Damian, yang sudah berada di pintu dan bersiap untuk pergi, berhenti sejenak mendengar suara Ethan. Ia berbalik, menatap anaknya dengan tatapan yang penuh kekosongan. "Iya, Ethan," kata Damian dengan suara datar dan tidak berperasaan. "Papa harus pergi."

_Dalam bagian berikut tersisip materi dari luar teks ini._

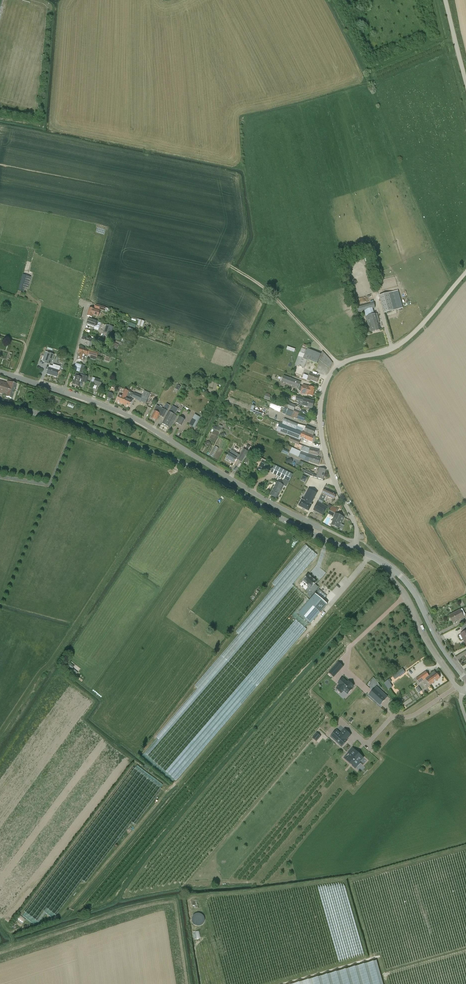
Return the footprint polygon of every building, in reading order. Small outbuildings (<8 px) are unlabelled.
[(31,277),(23,274),(20,284),(18,290),(24,292),(25,288),(28,289),(29,284),(31,277)] [(394,292),(379,296),(384,314),(394,311),(399,309),(394,292)] [(370,325),(372,332),(380,330),(378,323),(380,322),(377,313),(371,315),(370,309),(375,308),(374,302),(356,307),(358,313),(364,311),(368,325),(370,325)] [(98,316),(100,311),(90,308),(87,316),(92,317),(93,315),(98,316)] [(94,327),(99,328),(101,323),(96,322),(89,319),(87,324),(94,327)] [(107,325),(103,333),(111,336),(114,327),(107,325)] [(93,339),(84,336),(81,344),(91,347),(93,339)] [(307,349),(308,347),(304,344),(300,352),(305,354),(303,358),(298,356),(295,365),(304,368),(307,360),(309,361),(317,364),(319,360),(323,363),(329,368),(332,363),(329,359),(322,351),(321,355),(314,352),(307,349)] [(88,356),(88,354),(94,356),(97,357),(98,353),(95,352),(88,349),(88,350),(80,348),(79,352),(80,353),(77,360),(83,362),(86,355),(87,356),(87,355),(88,356)] [(51,364),(54,355),(44,352),(41,361),(51,364)] [(47,374),(57,377),(59,371),(49,367),(47,374)] [(81,375),(81,374),(76,373),(75,376),(73,384),(80,387),(81,383),(83,384),(83,383),(86,384),(88,377),(81,375)] [(310,381),(310,380),(317,383),(319,377),(309,373),(308,376),(304,374),(302,378),(307,380),(310,381)] [(290,378),(287,377),(284,376),(281,382),(298,388),(299,388),(300,386),(301,382),(291,379),(292,378),(290,377),(290,378)] [(95,379),(93,378),(91,383),(93,384),(100,387),(103,381),(96,378),(95,379)] [(0,381),(0,393),(7,395),(6,397),(12,399),(16,384),(7,381),(7,383),(0,381)] [(299,388),(298,388),(298,389),(299,391),(301,392),(301,393),(313,397),(315,388),(302,385),(302,386),(300,386),(299,388)] [(116,402),(123,405),(129,391),(130,390),(125,388),(123,393),(125,394),(124,396),(119,394),(116,402)] [(140,401),(146,404),(147,401),(150,393),(144,390),(142,396),(134,393),(132,397),(137,399),(136,400),(140,401)] [(132,393),(129,391),(123,405),(130,407),(133,400),(129,399),(132,393)] [(312,408),(314,402),(304,400),(305,398),(302,397),(296,396),(295,400),(303,402),(303,406),(308,407),(307,409),(311,410),(312,408)] [(294,411),(296,405),(286,401),(283,407),(294,411)] [(152,418),(157,421),(159,415),(160,416),(164,418),(167,411),(164,409),(157,405),(154,411),(155,412),(152,418)] [(299,413),(293,411),(291,417),(297,419),(304,421),(306,417),(299,414),(299,413)] [(168,427),(171,428),(174,423),(171,421),(172,419),(175,415),(169,412),(167,416),(163,424),(168,427)] [(189,425),(195,427),(199,417),(193,414),(189,425)] [(179,417),(176,423),(182,426),(185,420),(179,417)] [(298,424),(285,419),(283,424),(290,427),(291,427),(296,429),(304,432),(313,436),(315,430),(306,427),(305,429),(297,426),(298,424)] [(305,436),(304,439),(312,442),(314,437),(303,432),(298,430),(282,424),(280,429),(288,432),(287,435),(300,440),(302,435),(305,436)] [(291,437),(286,436),(285,438),(289,440),(289,438),(290,439),(289,441),(299,445),(300,441),(291,437)] [(319,450),(310,448),(310,449),(302,446),(300,450),(308,453),(317,456),(319,450)] [(292,447),(289,453),(299,458),(308,460),(308,461),(318,465),(320,458),(307,454),(307,453),(301,451),(292,447)] [(240,455),(237,454),(231,450),(226,458),(234,463),(237,459),(238,460),(238,459),(242,461),(248,453),(243,450),(240,455)] [(281,484),(277,482),(270,495),(277,498),(284,486),(286,487),(293,474),(274,465),(271,473),(284,479),(281,484)] [(313,474),(314,473),(306,470),(304,469),(303,472),(304,473),(312,477),(312,476),(316,478),(323,480),(326,470),(319,468),(316,475),(313,474)] [(322,493),(321,494),(319,500),(318,502),(314,510),(323,515),(327,507),(322,505),(326,496),(334,500),(336,495),(325,490),(327,486),(323,484),(319,492),(322,493)] [(309,488),(303,501),(304,501),(299,510),(306,514),(311,505),(317,493),(309,488)] [(337,509),(332,506),(328,514),(333,517),(337,509)] [(339,528),(343,517),(336,514),(331,525),(339,528)] [(313,592),(318,587),(315,584),(317,582),(308,575),(303,581),(309,586),(307,587),(313,592)] [(317,619),(332,600),(323,593),(308,611),(317,619)] [(464,617),(463,616),(460,610),(449,615),(453,623),(464,617)] [(343,666),(338,662),(329,673),(333,677),(343,666)] [(397,673),(392,676),(395,680),(399,677),(400,677),(405,673),(402,668),(396,673),(397,673)] [(431,674),(429,676),(426,671),(416,679),(419,684),(425,679),(430,685),(440,678),(437,674),(434,671),(431,673),(431,674)] [(341,694),(343,691),(347,694),(352,689),(351,688),(353,686),(350,683),(349,684),(342,678),(338,683),(339,684),(335,689),(341,694)] [(389,690),(393,687),(390,683),(392,682),(390,679),(384,683),(389,690)] [(385,699),(374,689),(369,695),(380,704),(385,699)] [(338,697),(333,702),(338,707),(343,702),(338,697)] [(340,733),(336,730),(330,736),(341,746),(351,735),(344,729),(340,733)] [(362,757),(358,754),(357,755),(351,750),(348,753),(350,755),(350,756),(347,759),(350,763),(352,761),(357,767),(360,763),(358,762),(362,757)]
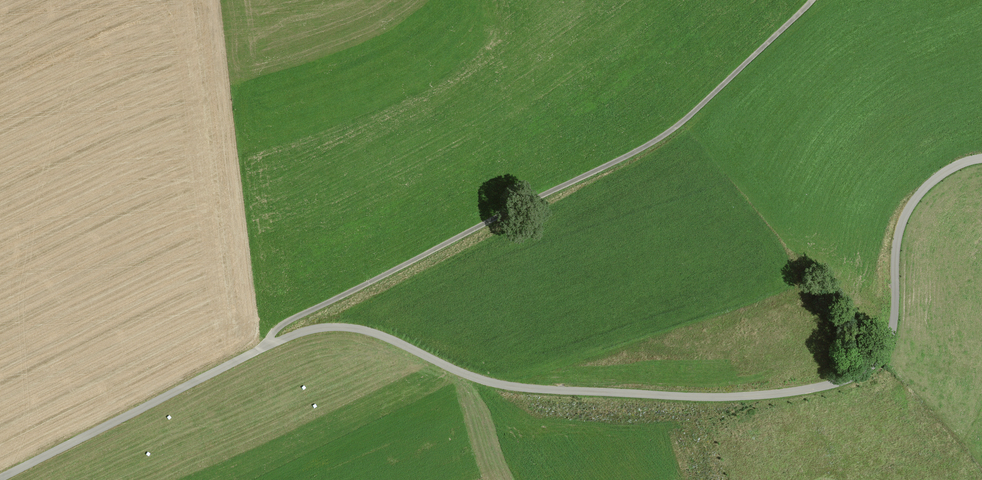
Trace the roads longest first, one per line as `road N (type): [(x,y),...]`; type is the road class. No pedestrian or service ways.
road 1 (track): [(981,163),(928,190),(909,215),(898,244),(893,342),(862,379),(730,401),(539,392),(502,388),(387,341),(337,330),(267,349),(4,479)]
road 2 (track): [(816,0),(660,142),(283,327),(267,349)]

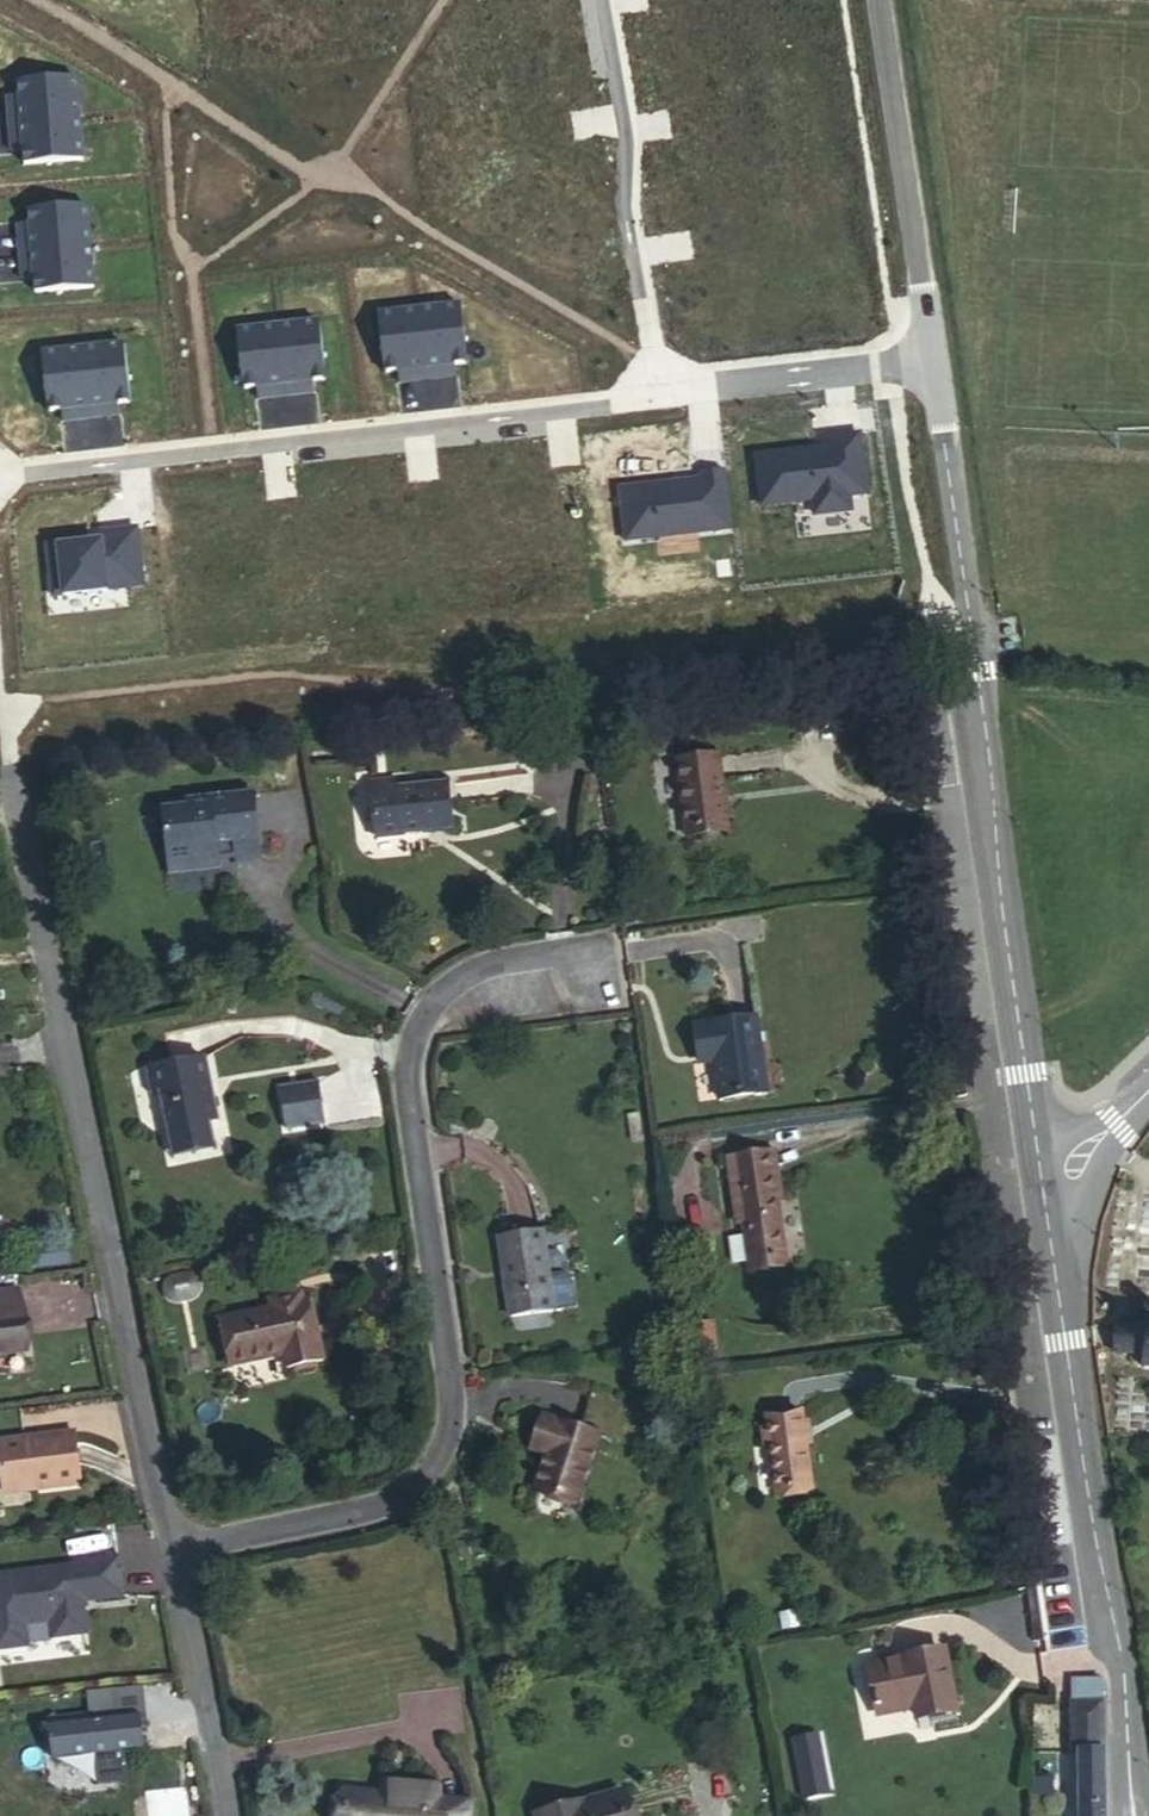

Ethan terdiam sejenak, lalu wajahnya tampak bingung. “Tapi kenapa, pa? papa mau kemana?”
Damian tidak menjawab, hanya menatap Ethan sejenak sebelum melangkah keluar, meninggalkan rumah itu dengan langkah berat.
Karuna melihat suaminya pergi, merasakan hatinya hancur lebih dalam lagi. Ethan menatap ibunya dengan mata penuh pertanyaan, tetapi Karuna tidak bisa memberikan jawaban yang lebih baik. Ia hanya bisa memeluk anaknya erat, mencoba menyembunyikan rasa sakit yang semakin dalam.
Di dalam keheningan itu, Karuna tahu bahwa hari-hari ke depan tidak akan mudah. Tetapi yang bisa ia lakukan sekarang adalah menjaga Ethan, berusaha tetap tegar untuk anaknya. Segalanya sudah berubah, dan ia tidak tahu apa yang akan terjadi selanjutnya, tapi ia tahu satu hal—ia tidak bisa berhenti berjuang.
Meski hatinya hancur, meski dunia terasa runtuh, ia masih punya satu alasan untuk terus melangkah: Ethan.